** Directions for this task **
Repeat the records exactly as given. Do not include the pictures.

START Material for this exercise

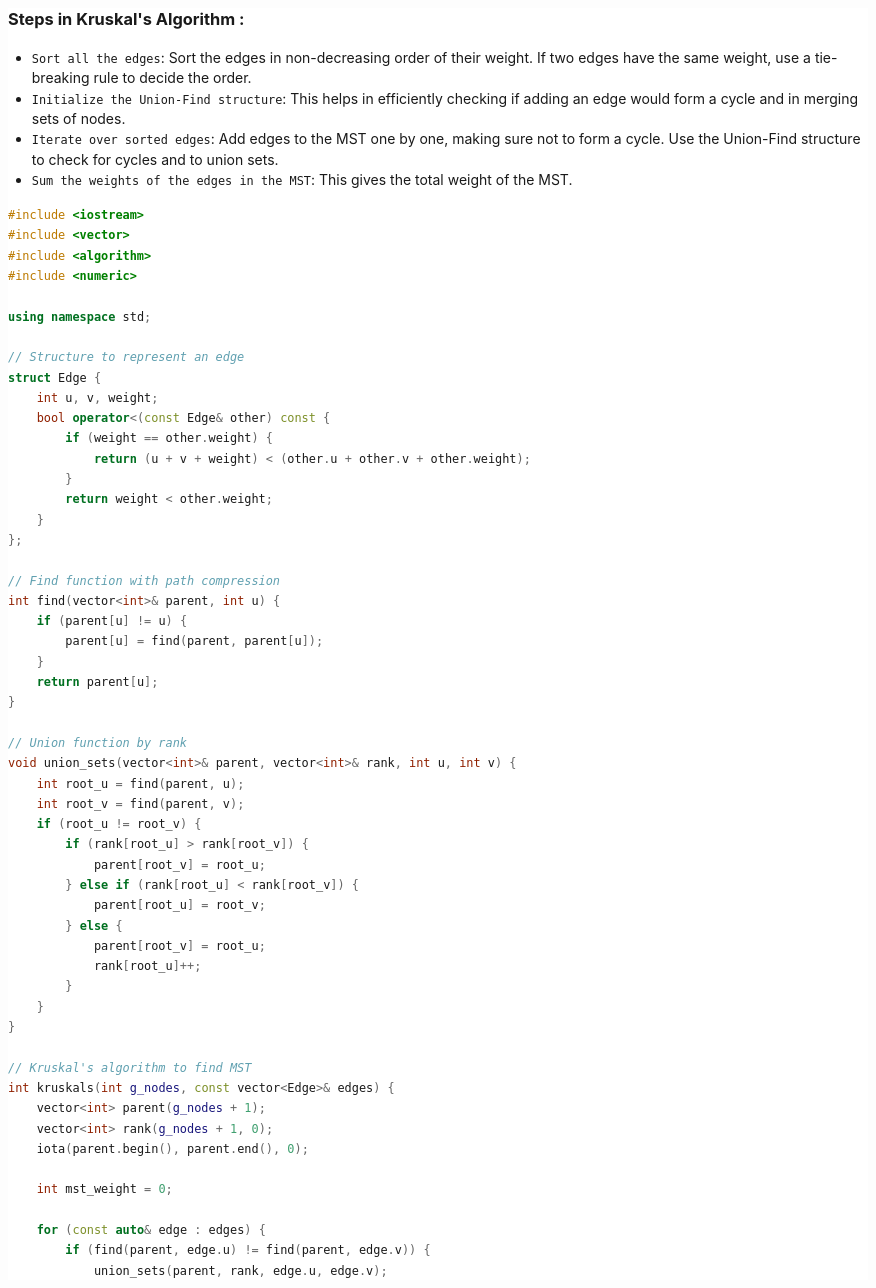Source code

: ### Steps in Kruskal's Algorithm :
+ `Sort all the edges`: Sort the edges in non-decreasing order of their weight. If two edges have the same weight, use a tie-breaking rule to decide the order.
+ `Initialize the Union-Find structure`: This helps in efficiently checking if adding an edge would form a cycle and in merging sets of nodes.
+ `Iterate over sorted edges`: Add edges to the MST one by one, making sure not to form a cycle. Use the Union-Find structure to check for cycles and to union sets.
+ `Sum the weights of the edges in the MST`: This gives the total weight of the MST.

```cpp
#include <iostream>
#include <vector>
#include <algorithm>
#include <numeric>

using namespace std;

// Structure to represent an edge
struct Edge {
    int u, v, weight;
    bool operator<(const Edge& other) const {
        if (weight == other.weight) {
            return (u + v + weight) < (other.u + other.v + other.weight);
        }
        return weight < other.weight;
    }
};

// Find function with path compression
int find(vector<int>& parent, int u) {
    if (parent[u] != u) {
        parent[u] = find(parent, parent[u]);
    }
    return parent[u];
}

// Union function by rank
void union_sets(vector<int>& parent, vector<int>& rank, int u, int v) {
    int root_u = find(parent, u);
    int root_v = find(parent, v);
    if (root_u != root_v) {
        if (rank[root_u] > rank[root_v]) {
            parent[root_v] = root_u;
        } else if (rank[root_u] < rank[root_v]) {
            parent[root_u] = root_v;
        } else {
            parent[root_v] = root_u;
            rank[root_u]++;
        }
    }
}

// Kruskal's algorithm to find MST
int kruskals(int g_nodes, const vector<Edge>& edges) {
    vector<int> parent(g_nodes + 1);
    vector<int> rank(g_nodes + 1, 0);
    iota(parent.begin(), parent.end(), 0);
    
    int mst_weight = 0;
    
    for (const auto& edge : edges) {
        if (find(parent, edge.u) != find(parent, edge.v)) {
            union_sets(parent, rank, edge.u, edge.v);
```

END Material for this exercise

** Response to the exercise **
Source code

: ### Steps in Kruskal's Algorithm :
+ `Sort all the edges`: Sort the edges in non-decreasing order of their weight. If two edges have the same weight, use a tie-breaking rule to decide the order.
+ `Initialize the Union-Find structure`: This helps in efficiently checking if adding an edge would form a cycle and in merging sets of nodes.
+ `Iterate over sorted edges`: Add edges to the MST one by one, making sure not to form a cycle. Use the Union-Find structure to check for cycles and to union sets.
+ `Sum the weights of the edges in the MST`: This gives the total weight of the MST.

```cpp
#include <iostream>
#include <vector>
#include <algorithm>
#include <numeric>

using namespace std;

// Structure to represent an edge
struct Edge {
    int u, v, weight;
    bool operator<(const Edge& other) const {
        if (weight == other.weight) {
            return (u + v + weight) < (other.u + other.v + other.weight);
        }
        return weight < other.weight;
    }
};

// Find function with path compression
int find(vector<int>& parent, int u) {
    if (parent[u] != u) {
        parent[u] = find(parent, parent[u]);
    }
    return parent[u];
}

// Union function by rank
void union_sets(vector<int>& parent, vector<int>& rank, int u, int v) {
    int root_u = find(parent, u);
    int root_v = find(parent, v);
    if (root_u != root_v) {
        if (rank[root_u] > rank[root_v]) {
            parent[root_v] = root_u;
        } else if (rank[root_u] < rank[root_v]) {
            parent[root_u] = root_v;
        } else {
            parent[root_v] = root_u;
            rank[root_u]++;
        }
    }
}

// Kruskal's algorithm to find MST
int kruskals(int g_nodes, const vector<Edge>& edges) {
    vector<int> parent(g_nodes + 1);
    vector<int> rank(g_nodes + 1, 0);
    iota(parent.begin(), parent.end(), 0);
    
    int mst_weight = 0;
    
    for (const auto& edge : edges) {
        if (find(parent, edge.u) != find(parent, edge.v)) {
            union_sets(parent, rank, edge.u, edge.v);
```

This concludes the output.